- 20TH Century Fox Films
If America was going to get a cinematic civics teacher, it certainly could have done a hell of a lot worse than Steven Spielberg. It's not as though the most successful entertainer in the history of movies has given up on frivolity, with recent features like The BFG and the upcoming Ready Player One. But in recent years, the 71-year-old director has grown more contemplative, using his gifts behind the camera to tell stories about how America can be the best possible America, from the complex legislative sausage-making of Lincoln to the defense of civil liberties in Bridge of Spies. The Post seems like part of an unofficial trilogy with those two previous films—a spirited, engaging exploration of freedom of the press that is bound to feel even more pointed in the age of another president openly hostile toward the Fourth Estate.
This story, however, takes us back more than 40 years, to whistle-blower Daniel Ellsberg (Matthew Rhys) turning over to The New York Times in 1971 documents from a Department of Defense-commissioned report chronicling American involvement in—and public deception about—Vietnam going back to the Truman administration. The Nixon administration sought an injunction against the publication of the Pentagon Papers as a threat to national security, yet as the title of The Post suggests, the focus here isn't on the Times, but on the Washington paper dealing with complex issues at the same time. While publisher Katharine Graham (Meryl Streep) prepares to take the cash-poor paper public, editor Ben Bradlee (Tom Hanks) tries to play catch-up with the Times' reporting. And both of them ultimately face a hard decision about whether to risk publishing their own stories about the Pentagon Papers in the face of legal, political and financial pressure.
Much of the time, The Post feels like two different movies pasted together, which makes it a bit less effective as either one. On the one hand, there's the procedural story of reporters uncovering a far-reaching scandal, which is right in the wheelhouse of co-screenwriter and Spotlight Oscar-winner Josh Singer. The story emphasizes the low-tech leg-work of reporting in the pre-internet era, particularly as reporter Ben Bagdikian (Bob Odenkirk) tries to verify his suspicion that Ellsberg is the source of the Pentagon Papers leak. The script includes plenty of pointed, on-the-nose dialogue about the importance of journalism—"We have to be the check on their power," etc.—but The Post is considerably more entertaining simply observing as Bradlee and his staff fumble through the disorganized stack of documents, or when Bradlee sends an intern to spy on the Times to figure out what they've got, or even respecting the hard work of everyone from typesetters to workers on the loading docks who get the paper out into the world.

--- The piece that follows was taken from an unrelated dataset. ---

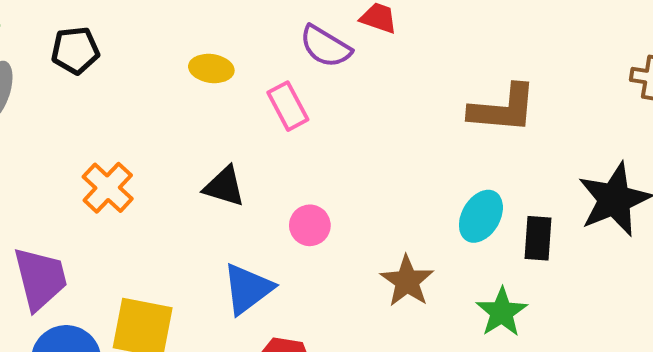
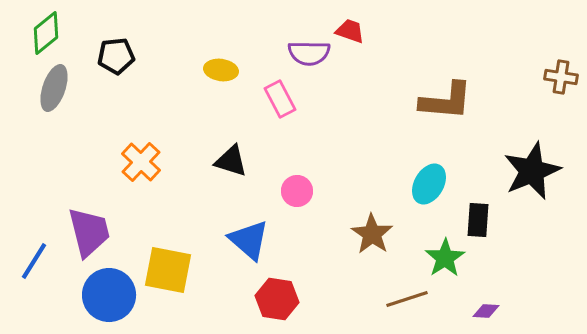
purple semicircle: (325, 46) -> (309, 53), turned -30
black rectangle: (538, 238) -> (478, 220), moved
blue triangle: (248, 289) -> (249, 240), turned -42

This is also, however, the story of Graham's crucible moment as publisher, built on the back-story of her unexpected ascendance to heading the family business after her husband's suicide. Streep's performance is predictably sensational at capturing a woman full of self-doubt in a society still skeptical of women in positions of authority, and Spielberg employs all of his skills in shots that emphasize her insecurity: peering down at her over Bradlee's shoulder in a way that pins her in a corner, or circling her at a party like she's prey just ready to be eaten. Here, too, there are moments that are a bit overwrought—Graham descends the steps of the Supreme Court through a sea of women gazing at her in unabashed hero-worship—but it's a fascinating piece of character study, even if it's one that's more parallel to the central narrative than integrated into it.
Yet it's also a wonderfully efficient piece of filmmaking, opting not to focus on the arguments before the Supreme Court despite the fact that the case was a First Amendment landmark. Spielberg is slick enough in his directing choices—and savvy enough to put together a killer cast of supporting players like Tracy Letts, Bradley Whitford, Sarah Paulson and Alison Brie—that it rarely feels like you're getting a lecture about the importance of an adversarial free press. And even when it is what you're getting, it's nice to have a lecturer with some style.